What to produce: Repeat every entry, word for word, leaving no line out.

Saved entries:
=======

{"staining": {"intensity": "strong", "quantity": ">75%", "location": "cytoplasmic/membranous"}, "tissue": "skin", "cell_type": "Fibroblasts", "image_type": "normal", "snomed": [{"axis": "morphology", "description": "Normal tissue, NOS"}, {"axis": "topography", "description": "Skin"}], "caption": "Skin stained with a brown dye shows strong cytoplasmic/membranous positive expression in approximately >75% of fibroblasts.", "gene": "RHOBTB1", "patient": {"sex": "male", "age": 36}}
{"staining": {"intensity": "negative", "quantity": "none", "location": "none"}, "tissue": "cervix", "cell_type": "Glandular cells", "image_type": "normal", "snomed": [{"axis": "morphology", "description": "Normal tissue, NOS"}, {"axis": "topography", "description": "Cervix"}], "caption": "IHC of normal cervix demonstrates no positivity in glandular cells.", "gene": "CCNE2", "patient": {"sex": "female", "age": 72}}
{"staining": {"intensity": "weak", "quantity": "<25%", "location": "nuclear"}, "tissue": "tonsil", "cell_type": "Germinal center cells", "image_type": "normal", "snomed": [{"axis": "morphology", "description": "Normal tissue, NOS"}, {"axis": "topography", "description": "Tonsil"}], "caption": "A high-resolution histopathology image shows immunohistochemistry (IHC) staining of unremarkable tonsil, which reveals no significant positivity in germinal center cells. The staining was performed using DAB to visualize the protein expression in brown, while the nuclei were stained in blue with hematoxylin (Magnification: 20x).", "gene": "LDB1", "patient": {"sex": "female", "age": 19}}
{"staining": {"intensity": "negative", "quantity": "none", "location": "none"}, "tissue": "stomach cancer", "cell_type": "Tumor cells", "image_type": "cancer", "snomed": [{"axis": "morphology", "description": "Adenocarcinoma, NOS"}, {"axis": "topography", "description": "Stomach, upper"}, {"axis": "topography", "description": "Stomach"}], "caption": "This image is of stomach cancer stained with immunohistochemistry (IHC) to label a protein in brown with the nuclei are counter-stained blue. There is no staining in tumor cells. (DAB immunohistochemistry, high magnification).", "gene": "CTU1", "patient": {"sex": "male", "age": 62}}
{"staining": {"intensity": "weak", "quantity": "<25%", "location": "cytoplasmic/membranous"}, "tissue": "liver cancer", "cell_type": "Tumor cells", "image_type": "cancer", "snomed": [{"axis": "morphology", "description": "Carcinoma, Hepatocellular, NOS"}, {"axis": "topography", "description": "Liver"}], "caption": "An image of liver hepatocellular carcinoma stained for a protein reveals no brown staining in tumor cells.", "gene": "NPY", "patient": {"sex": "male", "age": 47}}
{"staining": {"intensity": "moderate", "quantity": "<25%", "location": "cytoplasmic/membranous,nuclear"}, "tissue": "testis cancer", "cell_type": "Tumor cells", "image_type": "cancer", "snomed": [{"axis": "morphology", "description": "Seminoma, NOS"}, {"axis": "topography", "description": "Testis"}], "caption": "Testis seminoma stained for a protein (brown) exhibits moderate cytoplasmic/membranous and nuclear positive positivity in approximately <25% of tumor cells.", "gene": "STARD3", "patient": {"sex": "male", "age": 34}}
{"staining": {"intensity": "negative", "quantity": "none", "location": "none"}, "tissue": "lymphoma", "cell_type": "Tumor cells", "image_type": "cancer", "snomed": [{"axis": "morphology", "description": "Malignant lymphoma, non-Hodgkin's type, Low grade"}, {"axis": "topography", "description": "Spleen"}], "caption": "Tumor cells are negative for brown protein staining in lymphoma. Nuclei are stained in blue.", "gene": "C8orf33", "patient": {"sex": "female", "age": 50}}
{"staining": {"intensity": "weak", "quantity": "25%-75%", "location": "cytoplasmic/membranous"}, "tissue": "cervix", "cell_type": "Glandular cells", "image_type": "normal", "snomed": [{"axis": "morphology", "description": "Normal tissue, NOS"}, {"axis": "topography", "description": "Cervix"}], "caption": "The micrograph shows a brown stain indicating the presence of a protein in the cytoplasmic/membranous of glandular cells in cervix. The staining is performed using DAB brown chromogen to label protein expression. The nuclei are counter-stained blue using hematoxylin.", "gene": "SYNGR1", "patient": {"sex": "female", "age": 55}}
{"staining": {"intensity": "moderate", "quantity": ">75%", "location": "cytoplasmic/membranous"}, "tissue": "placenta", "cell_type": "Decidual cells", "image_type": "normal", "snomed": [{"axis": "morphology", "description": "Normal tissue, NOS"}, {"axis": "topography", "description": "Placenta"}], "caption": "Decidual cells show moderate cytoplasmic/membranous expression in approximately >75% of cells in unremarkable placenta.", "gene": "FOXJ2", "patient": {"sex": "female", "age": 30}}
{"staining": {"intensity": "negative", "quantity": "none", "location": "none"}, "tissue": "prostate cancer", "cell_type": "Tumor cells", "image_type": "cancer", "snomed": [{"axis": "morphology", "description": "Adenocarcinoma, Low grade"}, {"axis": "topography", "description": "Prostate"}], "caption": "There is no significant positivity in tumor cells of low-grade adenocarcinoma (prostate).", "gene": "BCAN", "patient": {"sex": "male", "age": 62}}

=======

Response area:
{"staining": {"intensity": "strong", "quantity": ">75%", "location": "cytoplasmic/membranous"}, "tissue": "skin", "cell_type": "Fibroblasts", "image_type": "normal", "snomed": [{"axis": "morphology", "description": "Normal tissue, NOS"}, {"axis": "topography", "description": "Skin"}], "caption": "Skin stained with a brown dye shows strong cytoplasmic/membranous positive expression in approximately >75% of fibroblasts.", "gene": "RHOBTB1", "patient": {"sex": "male", "age": 36}}
{"staining": {"intensity": "negative", "quantity": "none", "location": "none"}, "tissue": "cervix", "cell_type": "Glandular cells", "image_type": "normal", "snomed": [{"axis": "morphology", "description": "Normal tissue, NOS"}, {"axis": "topography", "description": "Cervix"}], "caption": "IHC of normal cervix demonstrates no positivity in glandular cells.", "gene": "CCNE2", "patient": {"sex": "female", "age": 72}}
{"staining": {"intensity": "weak", "quantity": "<25%", "location": "nuclear"}, "tissue": "tonsil", "cell_type": "Germinal center cells", "image_type": "normal", "snomed": [{"axis": "morphology", "description": "Normal tissue, NOS"}, {"axis": "topography", "description": "Tonsil"}], "caption": "A high-resolution histopathology image shows immunohistochemistry (IHC) staining of unremarkable tonsil, which reveals no significant positivity in germinal center cells. The staining was performed using DAB to visualize the protein expression in brown, while the nuclei were stained in blue with hematoxylin (Magnification: 20x).", "gene": "LDB1", "patient": {"sex": "female", "age": 19}}
{"staining": {"intensity": "negative", "quantity": "none", "location": "none"}, "tissue": "stomach cancer", "cell_type": "Tumor cells", "image_type": "cancer", "snomed": [{"axis": "morphology", "description": "Adenocarcinoma, NOS"}, {"axis": "topography", "description": "Stomach, upper"}, {"axis": "topography", "description": "Stomach"}], "caption": "This image is of stomach cancer stained with immunohistochemistry (IHC) to label a protein in brown with the nuclei are counter-stained blue. There is no staining in tumor cells. (DAB immunohistochemistry, high magnification).", "gene": "CTU1", "patient": {"sex": "male", "age": 62}}
{"staining": {"intensity": "weak", "quantity": "<25%", "location": "cytoplasmic/membranous"}, "tissue": "liver cancer", "cell_type": "Tumor cells", "image_type": "cancer", "snomed": [{"axis": "morphology", "description": "Carcinoma, Hepatocellular, NOS"}, {"axis": "topography", "description": "Liver"}], "caption": "An image of liver hepatocellular carcinoma stained for a protein reveals no brown staining in tumor cells.", "gene": "NPY", "patient": {"sex": "male", "age": 47}}
{"staining": {"intensity": "moderate", "quantity": "<25%", "location": "cytoplasmic/membranous,nuclear"}, "tissue": "testis cancer", "cell_type": "Tumor cells", "image_type": "cancer", "snomed": [{"axis": "morphology", "description": "Seminoma, NOS"}, {"axis": "topography", "description": "Testis"}], "caption": "Testis seminoma stained for a protein (brown) exhibits moderate cytoplasmic/membranous and nuclear positive positivity in approximately <25% of tumor cells.", "gene": "STARD3", "patient": {"sex": "male", "age": 34}}
{"staining": {"intensity": "negative", "quantity": "none", "location": "none"}, "tissue": "lymphoma", "cell_type": "Tumor cells", "image_type": "cancer", "snomed": [{"axis": "morphology", "description": "Malignant lymphoma, non-Hodgkin's type, Low grade"}, {"axis": "topography", "description": "Spleen"}], "caption": "Tumor cells are negative for brown protein staining in lymphoma. Nuclei are stained in blue.", "gene": "C8orf33", "patient": {"sex": "female", "age": 50}}
{"staining": {"intensity": "weak", "quantity": "25%-75%", "location": "cytoplasmic/membranous"}, "tissue": "cervix", "cell_type": "Glandular cells", "image_type": "normal", "snomed": [{"axis": "morphology", "description": "Normal tissue, NOS"}, {"axis": "topography", "description": "Cervix"}], "caption": "The micrograph shows a brown stain indicating the presence of a protein in the cytoplasmic/membranous of glandular cells in cervix. The staining is performed using DAB brown chromogen to label protein expression. The nuclei are counter-stained blue using hematoxylin.", "gene": "SYNGR1", "patient": {"sex": "female", "age": 55}}
{"staining": {"intensity": "moderate", "quantity": ">75%", "location": "cytoplasmic/membranous"}, "tissue": "placenta", "cell_type": "Decidual cells", "image_type": "normal", "snomed": [{"axis": "morphology", "description": "Normal tissue, NOS"}, {"axis": "topography", "description": "Placenta"}], "caption": "Decidual cells show moderate cytoplasmic/membranous expression in approximately >75% of cells in unremarkable placenta.", "gene": "FOXJ2", "patient": {"sex": "female", "age": 30}}
{"staining": {"intensity": "negative", "quantity": "none", "location": "none"}, "tissue": "prostate cancer", "cell_type": "Tumor cells", "image_type": "cancer", "snomed": [{"axis": "morphology", "description": "Adenocarcinoma, Low grade"}, {"axis": "topography", "description": "Prostate"}], "caption": "There is no significant positivity in tumor cells of low-grade adenocarcinoma (prostate).", "gene": "BCAN", "patient": {"sex": "male", "age": 62}}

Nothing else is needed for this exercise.